• _THE PROBLEM_
Using the entries below, write out the line with "2. I accordingly", the line with "2. I have the", and every line in between, exactly as each is written.

• _DATA SECTION_

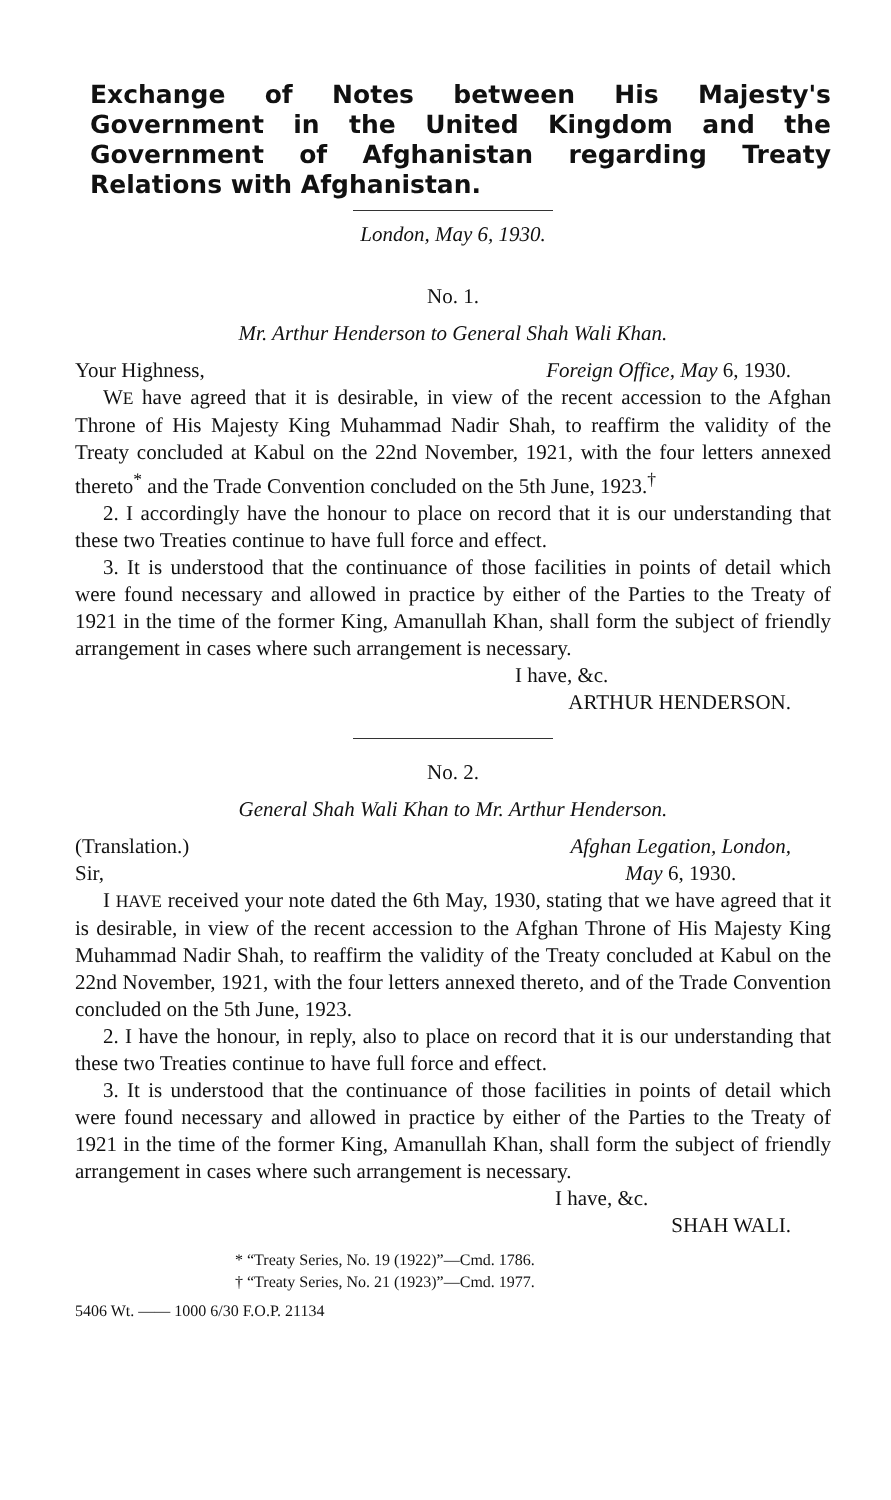Exchange of Notes between His Majesty's Government in the United Kingdom and the Government of Afghanistan regarding Treaty Relations with Afghanistan.
London, May 6, 1930.
No. 1.
Mr. Arthur Henderson to General Shah Wali Khan.
Your Highness, Foreign Office, May 6, 1930.
WE have agreed that it is desirable, in view of the recent accession to the Afghan Throne of His Majesty King Muhammad Nadir Shah, to reaffirm the validity of the Treaty concluded at Kabul on the 22nd November, 1921, with the four letters annexed thereto<sup>*</sup> and the Trade Convention concluded on the 5th June, 1923.<sup>†</sup>
2. I accordingly have the honour to place on record that it is our understanding that these two Treaties continue to have full force and effect.
3. It is understood that the continuance of those facilities in points of detail which were found necessary and allowed in practice by either of the Parties to the Treaty of 1921 in the time of the former King, Amanullah Khan, shall form the subject of friendly arrangement in cases where such arrangement is necessary.
I have, &c.
ARTHUR HENDERSON.
No. 2.
General Shah Wali Khan to Mr. Arthur Henderson.
(Translation.)
Sir, Afghan Legation, London,
May 6, 1930.
I HAVE received your note dated the 6th May, 1930, stating that we have agreed that it is desirable, in view of the recent accession to the Afghan Throne of His Majesty King Muhammad Nadir Shah, to reaffirm the validity of the Treaty concluded at Kabul on the 22nd November, 1921, with the four letters annexed thereto, and of the Trade Convention concluded on the 5th June, 1923.
2. I have the honour, in reply, also to place on record that it is our understanding that these two Treaties continue to have full force and effect.
3. It is understood that the continuance of those facilities in points of detail which were found necessary and allowed in practice by either of the Parties to the Treaty of 1921 in the time of the former King, Amanullah Khan, shall form the subject of friendly arrangement in cases where such arrangement is necessary.
I have, &c.
SHAH WALI.
* “Treaty Series, No. 19 (1922)”—Cmd. 1786.
† “Treaty Series, No. 21 (1923)”—Cmd. 1977.
5406 Wt. —— 1000 6/30 F.O.P. 21134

• _ANSWER TO THIS PROBLEM_
2. I accordingly have the honour to place on record that it is our understanding that these two Treaties continue to have full force and effect.
3. It is understood that the continuance of those facilities in points of detail which were found necessary and allowed in practice by either of the Parties to the Treaty of 1921 in the time of the former King, Amanullah Khan, shall form the subject of friendly arrangement in cases where such arrangement is necessary.
I have, &c.
ARTHUR HENDERSON.
No. 2.
General Shah Wali Khan to Mr. Arthur Henderson.
(Translation.)
Sir, Afghan Legation, London,
May 6, 1930.
I HAVE received your note dated the 6th May, 1930, stating that we have agreed that it is desirable, in view of the recent accession to the Afghan Throne of His Majesty King Muhammad Nadir Shah, to reaffirm the validity of the Treaty concluded at Kabul on the 22nd November, 1921, with the four letters annexed thereto, and of the Trade Convention concluded on the 5th June, 1923.
2. I have the honour, in reply, also to place on record that it is our understanding that these two Treaties continue to have full force and effect.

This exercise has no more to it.